- [Description of the task]: Reproduce the records below verbatim, starting at their beginning and ending with the line that contains "common name: False boneset". Leave the pictures out of your answer.

- [Source data]:
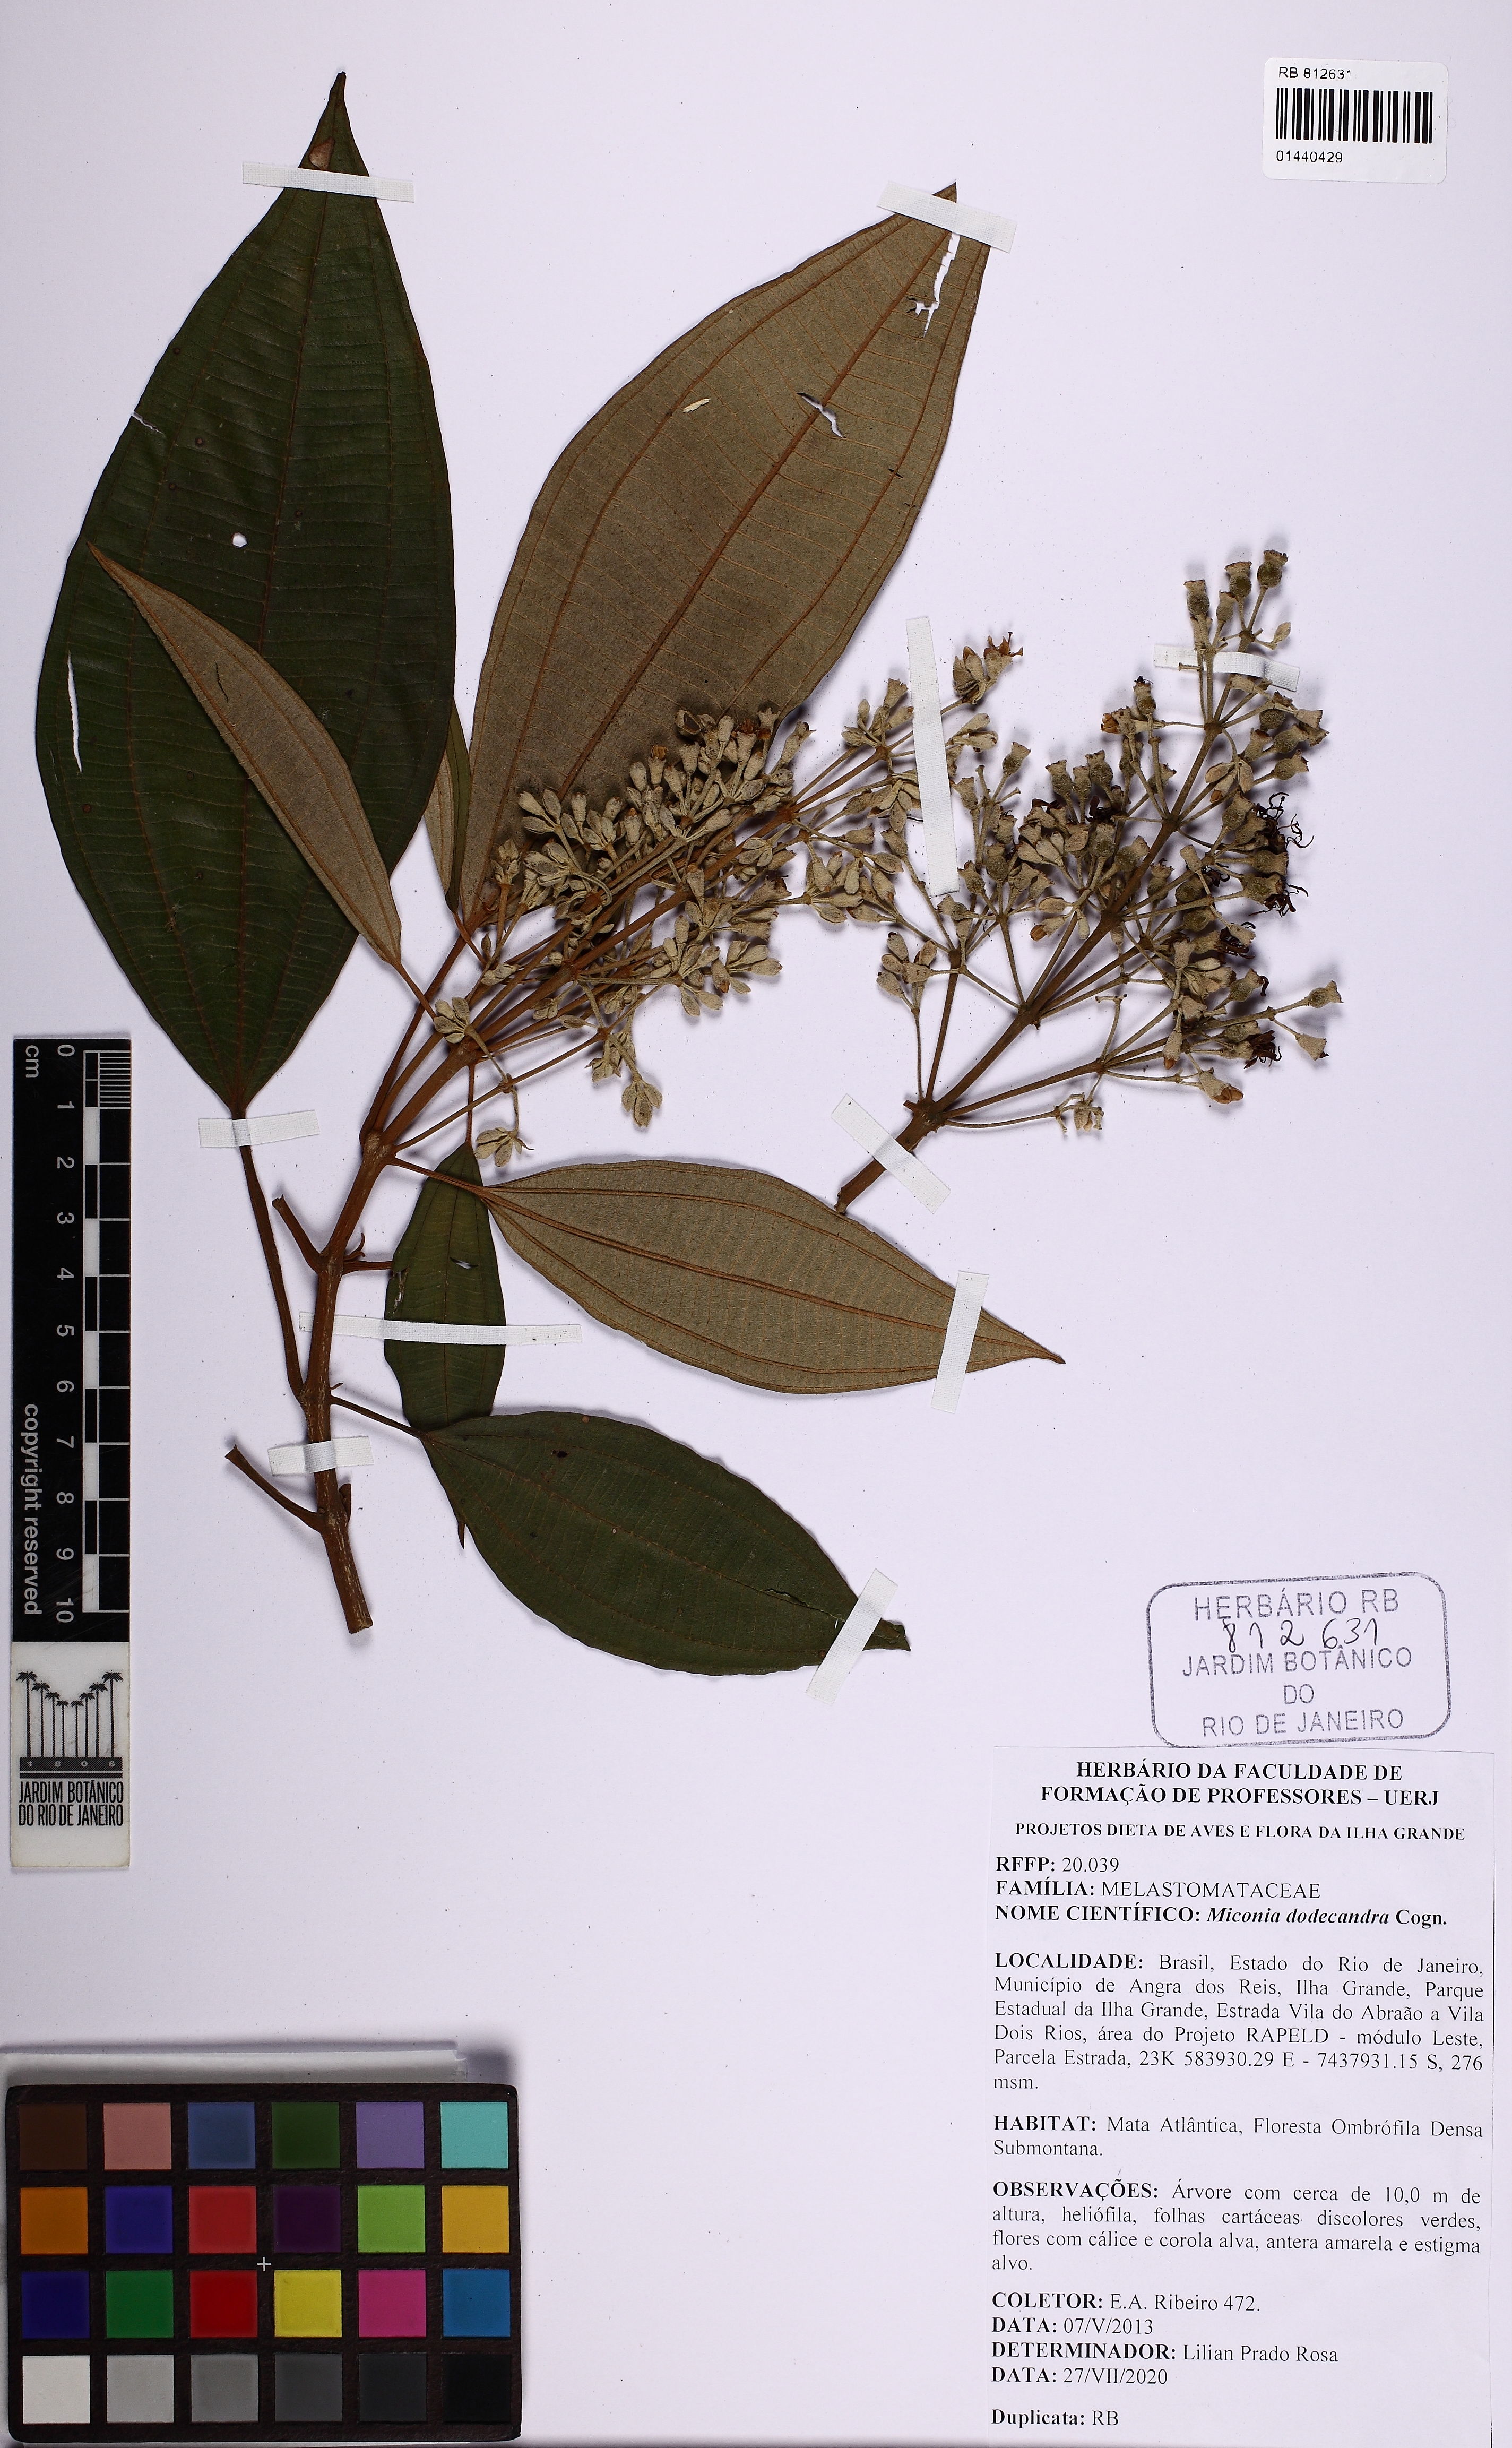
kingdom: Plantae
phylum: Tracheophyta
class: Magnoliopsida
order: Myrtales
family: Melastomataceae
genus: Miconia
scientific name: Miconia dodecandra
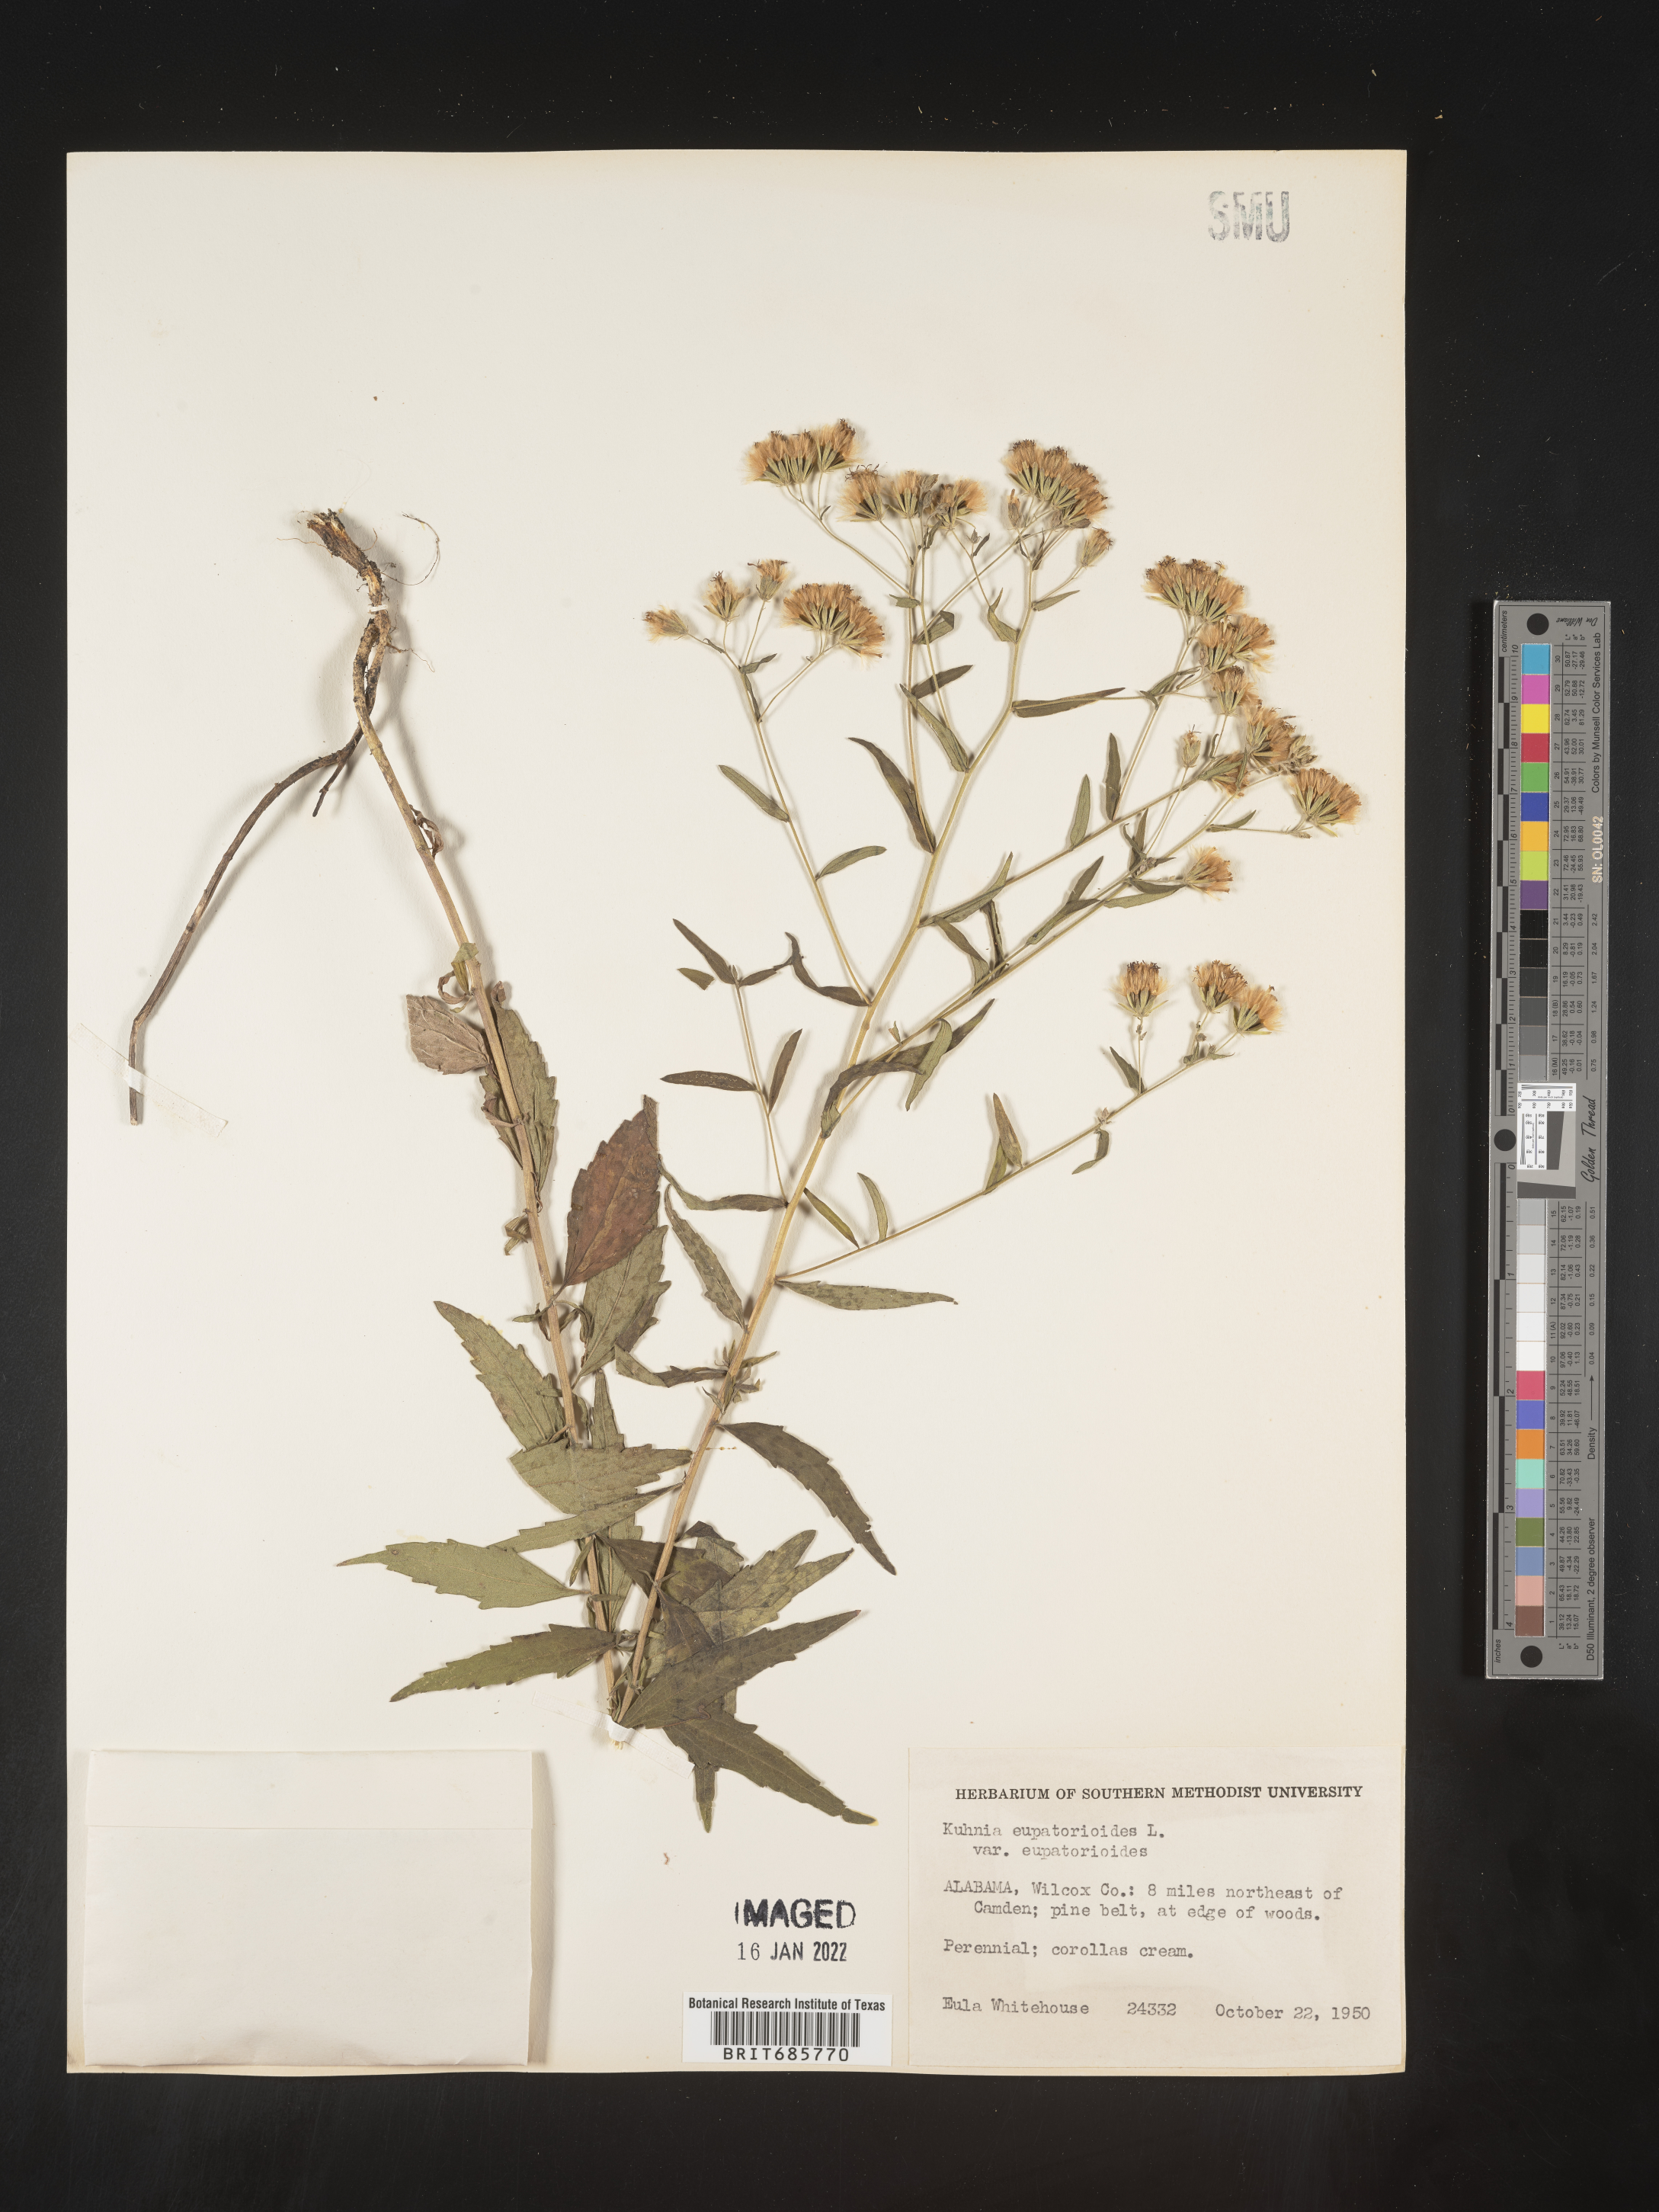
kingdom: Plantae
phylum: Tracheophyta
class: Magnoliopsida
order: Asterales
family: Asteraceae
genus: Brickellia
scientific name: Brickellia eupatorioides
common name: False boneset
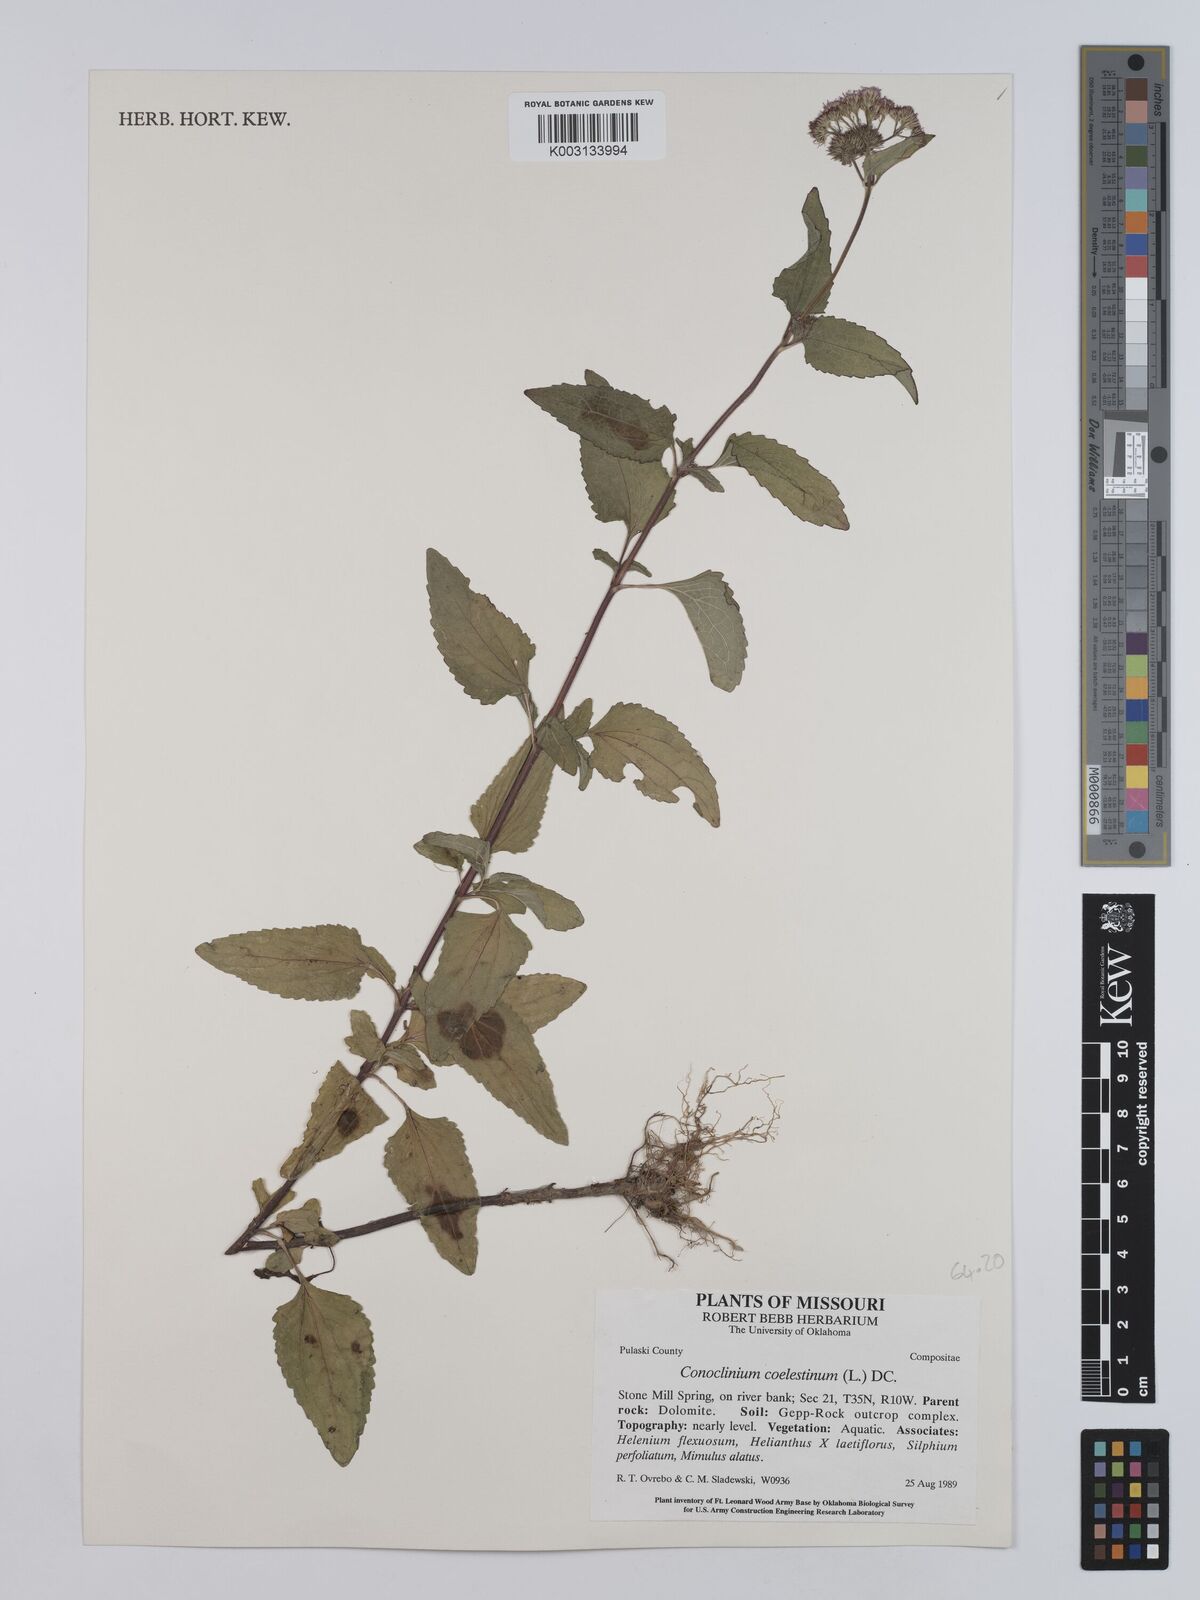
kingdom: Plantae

- [Response for this exercise]:
kingdom: Plantae
phylum: Tracheophyta
class: Magnoliopsida
order: Myrtales
family: Melastomataceae
genus: Miconia
scientific name: Miconia dodecandra
kingdom: Plantae
phylum: Tracheophyta
class: Magnoliopsida
order: Asterales
family: Asteraceae
genus: Brickellia
scientific name: Brickellia eupatorioides
common name: False boneset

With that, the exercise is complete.